_What you are asked to do_: Could you copy out every one of the following records line for line, changing nothing?

..........

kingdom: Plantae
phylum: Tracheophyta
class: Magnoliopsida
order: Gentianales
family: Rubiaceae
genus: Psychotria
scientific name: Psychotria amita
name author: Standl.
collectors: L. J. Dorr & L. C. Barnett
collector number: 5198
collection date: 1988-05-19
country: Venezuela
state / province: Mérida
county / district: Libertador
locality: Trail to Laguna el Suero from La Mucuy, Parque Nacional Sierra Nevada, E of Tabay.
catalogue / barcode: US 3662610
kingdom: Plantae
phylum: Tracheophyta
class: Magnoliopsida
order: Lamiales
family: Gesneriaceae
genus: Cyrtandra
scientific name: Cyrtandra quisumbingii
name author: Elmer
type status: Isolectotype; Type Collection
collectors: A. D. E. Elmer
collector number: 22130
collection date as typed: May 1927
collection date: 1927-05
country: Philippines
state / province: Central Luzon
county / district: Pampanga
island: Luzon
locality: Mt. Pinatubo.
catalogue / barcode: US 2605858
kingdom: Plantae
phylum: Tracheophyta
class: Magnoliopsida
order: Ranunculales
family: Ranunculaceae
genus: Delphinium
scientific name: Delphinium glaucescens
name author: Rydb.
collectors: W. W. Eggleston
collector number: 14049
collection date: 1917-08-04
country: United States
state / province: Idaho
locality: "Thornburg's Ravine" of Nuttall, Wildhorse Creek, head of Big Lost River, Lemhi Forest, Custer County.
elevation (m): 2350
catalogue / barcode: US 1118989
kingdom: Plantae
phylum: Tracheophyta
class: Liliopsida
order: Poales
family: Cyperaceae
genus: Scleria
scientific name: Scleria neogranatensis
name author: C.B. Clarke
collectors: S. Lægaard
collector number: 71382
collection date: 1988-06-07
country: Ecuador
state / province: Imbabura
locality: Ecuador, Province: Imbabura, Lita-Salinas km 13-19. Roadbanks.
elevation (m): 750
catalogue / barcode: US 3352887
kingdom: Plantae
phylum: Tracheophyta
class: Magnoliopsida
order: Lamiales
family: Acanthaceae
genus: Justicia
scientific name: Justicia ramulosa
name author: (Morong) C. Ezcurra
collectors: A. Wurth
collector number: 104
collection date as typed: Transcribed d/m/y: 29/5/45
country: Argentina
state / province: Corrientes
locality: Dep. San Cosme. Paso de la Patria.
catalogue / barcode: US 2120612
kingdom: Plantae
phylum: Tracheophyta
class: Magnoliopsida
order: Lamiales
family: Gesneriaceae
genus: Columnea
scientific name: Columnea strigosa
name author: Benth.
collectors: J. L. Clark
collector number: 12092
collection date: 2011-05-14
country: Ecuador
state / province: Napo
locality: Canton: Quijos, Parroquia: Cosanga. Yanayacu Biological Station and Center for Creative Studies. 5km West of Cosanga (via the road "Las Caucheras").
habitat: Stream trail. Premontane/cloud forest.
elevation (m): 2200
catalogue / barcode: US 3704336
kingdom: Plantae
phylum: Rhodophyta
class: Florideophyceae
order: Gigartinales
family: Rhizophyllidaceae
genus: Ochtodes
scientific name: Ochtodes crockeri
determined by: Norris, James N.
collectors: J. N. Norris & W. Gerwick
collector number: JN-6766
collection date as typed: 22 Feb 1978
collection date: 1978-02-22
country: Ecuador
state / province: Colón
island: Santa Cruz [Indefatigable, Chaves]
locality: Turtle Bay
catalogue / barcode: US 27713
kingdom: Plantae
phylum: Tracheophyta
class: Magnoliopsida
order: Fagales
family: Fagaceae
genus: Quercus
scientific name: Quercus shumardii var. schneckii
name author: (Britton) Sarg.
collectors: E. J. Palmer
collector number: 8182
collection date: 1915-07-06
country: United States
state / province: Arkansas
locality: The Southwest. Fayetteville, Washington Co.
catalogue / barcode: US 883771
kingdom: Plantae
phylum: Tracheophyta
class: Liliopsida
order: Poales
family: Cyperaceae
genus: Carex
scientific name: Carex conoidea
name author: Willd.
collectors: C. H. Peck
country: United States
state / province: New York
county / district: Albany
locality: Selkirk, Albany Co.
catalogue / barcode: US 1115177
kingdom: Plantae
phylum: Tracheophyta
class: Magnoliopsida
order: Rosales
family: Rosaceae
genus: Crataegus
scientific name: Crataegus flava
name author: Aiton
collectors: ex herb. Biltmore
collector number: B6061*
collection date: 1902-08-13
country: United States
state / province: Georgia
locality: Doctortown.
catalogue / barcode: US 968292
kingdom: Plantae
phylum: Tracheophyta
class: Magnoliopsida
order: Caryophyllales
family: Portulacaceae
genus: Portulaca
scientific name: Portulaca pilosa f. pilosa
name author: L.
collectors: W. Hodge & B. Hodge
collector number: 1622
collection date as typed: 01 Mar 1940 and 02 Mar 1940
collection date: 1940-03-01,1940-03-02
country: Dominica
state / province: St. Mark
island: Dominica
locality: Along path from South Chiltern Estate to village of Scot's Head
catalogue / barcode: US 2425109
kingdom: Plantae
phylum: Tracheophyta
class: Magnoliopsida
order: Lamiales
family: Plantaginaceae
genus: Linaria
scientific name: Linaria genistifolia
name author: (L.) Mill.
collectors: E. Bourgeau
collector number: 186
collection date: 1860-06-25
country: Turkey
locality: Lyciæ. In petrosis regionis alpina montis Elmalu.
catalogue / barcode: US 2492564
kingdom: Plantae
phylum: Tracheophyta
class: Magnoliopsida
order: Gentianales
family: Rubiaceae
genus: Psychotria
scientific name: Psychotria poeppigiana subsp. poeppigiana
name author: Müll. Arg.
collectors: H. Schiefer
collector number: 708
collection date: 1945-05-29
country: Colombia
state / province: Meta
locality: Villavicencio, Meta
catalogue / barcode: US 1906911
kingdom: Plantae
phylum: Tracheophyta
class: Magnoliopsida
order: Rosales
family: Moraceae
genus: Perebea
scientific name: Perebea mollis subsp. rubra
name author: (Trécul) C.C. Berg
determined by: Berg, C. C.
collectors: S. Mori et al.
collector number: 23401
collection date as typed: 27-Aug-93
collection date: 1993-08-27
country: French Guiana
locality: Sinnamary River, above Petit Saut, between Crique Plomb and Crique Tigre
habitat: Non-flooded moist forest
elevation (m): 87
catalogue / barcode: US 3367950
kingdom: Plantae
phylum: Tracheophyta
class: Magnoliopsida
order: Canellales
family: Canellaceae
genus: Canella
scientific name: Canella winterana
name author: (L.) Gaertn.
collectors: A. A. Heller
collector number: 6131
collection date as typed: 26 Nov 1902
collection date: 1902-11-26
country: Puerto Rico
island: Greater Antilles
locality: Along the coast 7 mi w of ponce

..........

_Problem solution_:
kingdom: Plantae
phylum: Tracheophyta
class: Magnoliopsida
order: Gentianales
family: Rubiaceae
genus: Psychotria
scientific name: Psychotria amita
name author: Standl.
collectors: L. J. Dorr & L. C. Barnett
collector number: 5198
collection date: 1988-05-19
country: Venezuela
state / province: Mérida
county / district: Libertador
locality: Trail to Laguna el Suero from La Mucuy, Parque Nacional Sierra Nevada, E of Tabay.
catalogue / barcode: US 3662610
kingdom: Plantae
phylum: Tracheophyta
class: Magnoliopsida
order: Lamiales
family: Gesneriaceae
genus: Cyrtandra
scientific name: Cyrtandra quisumbingii
name author: Elmer
type status: Isolectotype; Type Collection
collectors: A. D. E. Elmer
collector number: 22130
collection date as typed: May 1927
collection date: 1927-05
country: Philippines
state / province: Central Luzon
county / district: Pampanga
island: Luzon
locality: Mt. Pinatubo.
catalogue / barcode: US 2605858
kingdom: Plantae
phylum: Tracheophyta
class: Magnoliopsida
order: Ranunculales
family: Ranunculaceae
genus: Delphinium
scientific name: Delphinium glaucescens
name author: Rydb.
collectors: W. W. Eggleston
collector number: 14049
collection date: 1917-08-04
country: United States
state / province: Idaho
locality: "Thornburg's Ravine" of Nuttall, Wildhorse Creek, head of Big Lost River, Lemhi Forest, Custer County.
elevation (m): 2350
catalogue / barcode: US 1118989
kingdom: Plantae
phylum: Tracheophyta
class: Liliopsida
order: Poales
family: Cyperaceae
genus: Scleria
scientific name: Scleria neogranatensis
name author: C.B. Clarke
collectors: S. Lægaard
collector number: 71382
collection date: 1988-06-07
country: Ecuador
state / province: Imbabura
locality: Ecuador, Province: Imbabura, Lita-Salinas km 13-19. Roadbanks.
elevation (m): 750
catalogue / barcode: US 3352887
kingdom: Plantae
phylum: Tracheophyta
class: Magnoliopsida
order: Lamiales
family: Acanthaceae
genus: Justicia
scientific name: Justicia ramulosa
name author: (Morong) C. Ezcurra
collectors: A. Wurth
collector number: 104
collection date as typed: Transcribed d/m/y: 29/5/45
country: Argentina
state / province: Corrientes
locality: Dep. San Cosme. Paso de la Patria.
catalogue / barcode: US 2120612
kingdom: Plantae
phylum: Tracheophyta
class: Magnoliopsida
order: Lamiales
family: Gesneriaceae
genus: Columnea
scientific name: Columnea strigosa
name author: Benth.
collectors: J. L. Clark
collector number: 12092
collection date: 2011-05-14
country: Ecuador
state / province: Napo
locality: Canton: Quijos, Parroquia: Cosanga. Yanayacu Biological Station and Center for Creative Studies. 5km West of Cosanga (via the road "Las Caucheras").
habitat: Stream trail. Premontane/cloud forest.
elevation (m): 2200
catalogue / barcode: US 3704336
kingdom: Plantae
phylum: Rhodophyta
class: Florideophyceae
order: Gigartinales
family: Rhizophyllidaceae
genus: Ochtodes
scientific name: Ochtodes crockeri
determined by: Norris, James N.
collectors: J. N. Norris & W. Gerwick
collector number: JN-6766
collection date as typed: 22 Feb 1978
collection date: 1978-02-22
country: Ecuador
state / province: Colón
island: Santa Cruz [Indefatigable, Chaves]
locality: Turtle Bay
catalogue / barcode: US 27713
kingdom: Plantae
phylum: Tracheophyta
class: Magnoliopsida
order: Fagales
family: Fagaceae
genus: Quercus
scientific name: Quercus shumardii var. schneckii
name author: (Britton) Sarg.
collectors: E. J. Palmer
collector number: 8182
collection date: 1915-07-06
country: United States
state / province: Arkansas
locality: The Southwest. Fayetteville, Washington Co.
catalogue / barcode: US 883771
kingdom: Plantae
phylum: Tracheophyta
class: Liliopsida
order: Poales
family: Cyperaceae
genus: Carex
scientific name: Carex conoidea
name author: Willd.
collectors: C. H. Peck
country: United States
state / province: New York
county / district: Albany
locality: Selkirk, Albany Co.
catalogue / barcode: US 1115177
kingdom: Plantae
phylum: Tracheophyta
class: Magnoliopsida
order: Rosales
family: Rosaceae
genus: Crataegus
scientific name: Crataegus flava
name author: Aiton
collectors: ex herb. Biltmore
collector number: B6061*
collection date: 1902-08-13
country: United States
state / province: Georgia
locality: Doctortown.
catalogue / barcode: US 968292
kingdom: Plantae
phylum: Tracheophyta
class: Magnoliopsida
order: Caryophyllales
family: Portulacaceae
genus: Portulaca
scientific name: Portulaca pilosa f. pilosa
name author: L.
collectors: W. Hodge & B. Hodge
collector number: 1622
collection date as typed: 01 Mar 1940 and 02 Mar 1940
collection date: 1940-03-01,1940-03-02
country: Dominica
state / province: St. Mark
island: Dominica
locality: Along path from South Chiltern Estate to village of Scot's Head
catalogue / barcode: US 2425109
kingdom: Plantae
phylum: Tracheophyta
class: Magnoliopsida
order: Lamiales
family: Plantaginaceae
genus: Linaria
scientific name: Linaria genistifolia
name author: (L.) Mill.
collectors: E. Bourgeau
collector number: 186
collection date: 1860-06-25
country: Turkey
locality: Lyciæ. In petrosis regionis alpina montis Elmalu.
catalogue / barcode: US 2492564
kingdom: Plantae
phylum: Tracheophyta
class: Magnoliopsida
order: Gentianales
family: Rubiaceae
genus: Psychotria
scientific name: Psychotria poeppigiana subsp. poeppigiana
name author: Müll. Arg.
collectors: H. Schiefer
collector number: 708
collection date: 1945-05-29
country: Colombia
state / province: Meta
locality: Villavicencio, Meta
catalogue / barcode: US 1906911
kingdom: Plantae
phylum: Tracheophyta
class: Magnoliopsida
order: Rosales
family: Moraceae
genus: Perebea
scientific name: Perebea mollis subsp. rubra
name author: (Trécul) C.C. Berg
determined by: Berg, C. C.
collectors: S. Mori et al.
collector number: 23401
collection date as typed: 27-Aug-93
collection date: 1993-08-27
country: French Guiana
locality: Sinnamary River, above Petit Saut, between Crique Plomb and Crique Tigre
habitat: Non-flooded moist forest
elevation (m): 87
catalogue / barcode: US 3367950
kingdom: Plantae
phylum: Tracheophyta
class: Magnoliopsida
order: Canellales
family: Canellaceae
genus: Canella
scientific name: Canella winterana
name author: (L.) Gaertn.
collectors: A. A. Heller
collector number: 6131
collection date as typed: 26 Nov 1902
collection date: 1902-11-26
country: Puerto Rico
island: Greater Antilles
locality: Along the coast 7 mi w of ponce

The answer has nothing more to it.